━━━━━ SOURCE DOCUMENT ━━━━━
Mon Mar 12 22:06:58 2018 <Greenlet at 0x7fae52bcaa60: <bound method FlushingDict._check_flush of <cms.service.flushingdict.FlushingDict object at 0x7fae528d3978>>> failed with ValueError
I kept the sandbox to look at what was happening and found out that the compiler stderr consists of many times the line batchstdio.java:1: error: unmappable character for encoding UTF8
followed by a line copied verbatim from the submitted "source" which contains some zeros. Hence when we store that in the DB it fails.
I was going to say that we should treat the stdout and stderr as binary and decode them to UTF-8 in Python, taking care of errors, but we already do that: https://github.com/cms-dev/cms/blob/beb5f754560e00cc444156117db242c294c5fcde/cms/grading/init.py#L289-L296 Though a zero-byte isn't considered an error, apparently.
Shall we start by patching ES not to drop all results when one raises an exception while writing?
Yes, that would be a good thing to do regardless.
It's hard to list all places where a contestant can control (in some way) the data that is written to the DB. In CWS it's sometimes easy (asking a question), sometimes seemingly impossible (playing a token), sometimes unclear (submitting, as this issue shows). I think it will be hard to find a generic solution. SQLAlchemy may provide a way to pass every string to be stored in the DB through a function we provide (which could strip unwanted characters), but that would have a tremendous performance impact.
Are there updates on this? I just encountered this bug as well :sweat_smile:
For now the approach is to fix case-by-case the situations where strings like these are the most likely to be injected (e.g., output of a compilation, in this case). How were you affected?
In general, I think we could consider a few approaches. One is for example to preprocess all strings we're saving to the DB and replace the NULL character by, say, the Unicode REPLACEMENT CHARACTER (often rendered by a question mark in a box). A less destructive transformation, but one that makes data unreadable to humans, is to increase all codepoints by one when we store strings and decrease them by one when we load strings (e.g., "ab1" is stored as "bc2").
━━━━━ GIVEN INFORMATION ━━━━━
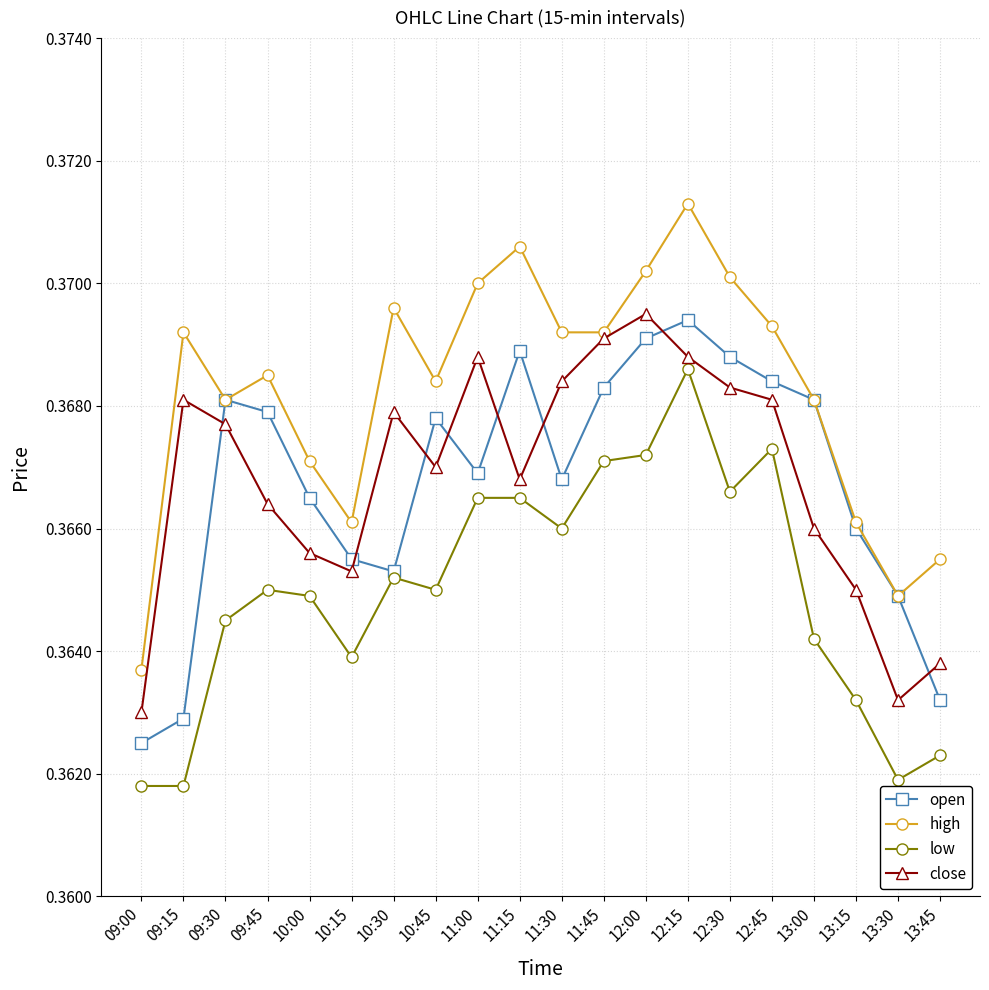

Which category has the lowest value in the close series?

09:00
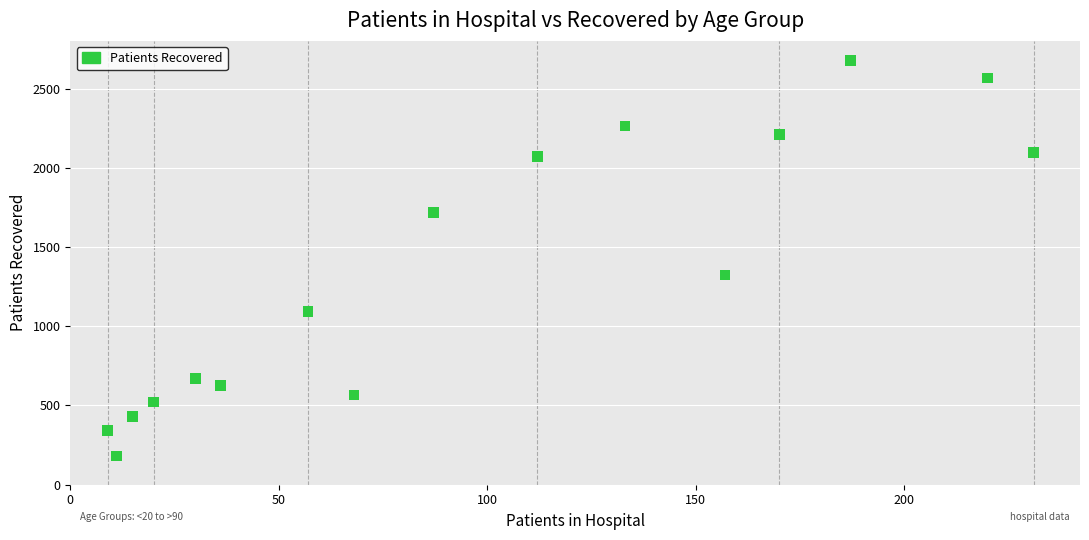

What Y value in the scatter plot is closest to 1429?

1323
━━━━━
## WHAT YOU HAVE TO DO
Edit the forum thread by reproducing the passage between "Shall we start" and "tremendous performance impact.", inclusive, with "contestant" changed to "participant". You can set the listing aside, since none of the work depends on it.

## RESPONSE BOX
Shall we start by patching ES not to drop all results when one raises an exception while writing?
Yes, that would be a good thing to do regardless.
It's hard to list all places where a participant can control (in some way) the data that is written to the DB. In CWS it's sometimes easy (asking a question), sometimes seemingly impossible (playing a token), sometimes unclear (submitting, as this issue shows). I think it will be hard to find a generic solution. SQLAlchemy may provide a way to pass every string to be stored in the DB through a function we provide (which could strip unwanted characters), but that would have a tremendous performance impact.